Das CERN-Hauptrestaurant indes, das wir über Mittag für ein weiteres Treffen aufsuchten, gefiel mir gut. Ein lichter, weitläufiger, modern möblierter Raum, dessen Glasfronten auf eine grosse Terrasse hinausgingen. Das Restaurant 1 war ein quirliger Schmelztiegel für Menschen allen Alters und aller Nationen. Hier gab es alles, Massanzüge und Jogginghosen, Souveräne und Schüchterne, Laute und Leise, Unauffällige und Exzentrische. Die ganze Welt in einem von einer Kakophonie der Sprachen erfüllten Raum.

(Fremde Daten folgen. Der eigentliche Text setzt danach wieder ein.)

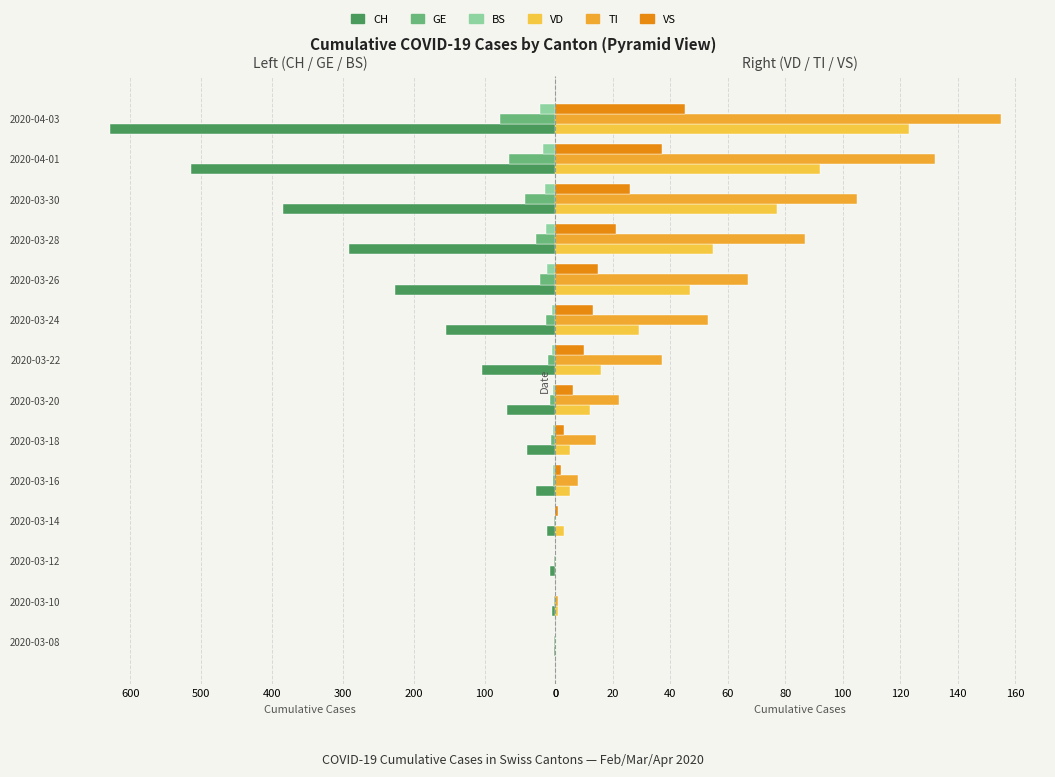

The value of VD at 2020-03-30 is 77. True or false?

True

Ich bestellte mir im Selbstbedienungsangebot vergnügt eine Higgs-Pizza, um dem Anlass gerecht zu werden, und folgte dann Eric und seinen vier Kollegen zu einem langen Tisch, wo Martin und ich uns ganz am Ende hinsetzten und der bewegten Debatte zwischen den fünf Physikern lauschten, während wir unsererseits schweigend und unbeachtet unser Mittagessen aufassen.
Nach dem Mittagessen musste ich meine Sprachzentren auf Französisch umpolen, als Eric mit einem frankophonen Kollegen über weiteren kryptischen Formeln brütete. Meine Kopfschmerzen verstärkten sich. Ich hatte langsam genug.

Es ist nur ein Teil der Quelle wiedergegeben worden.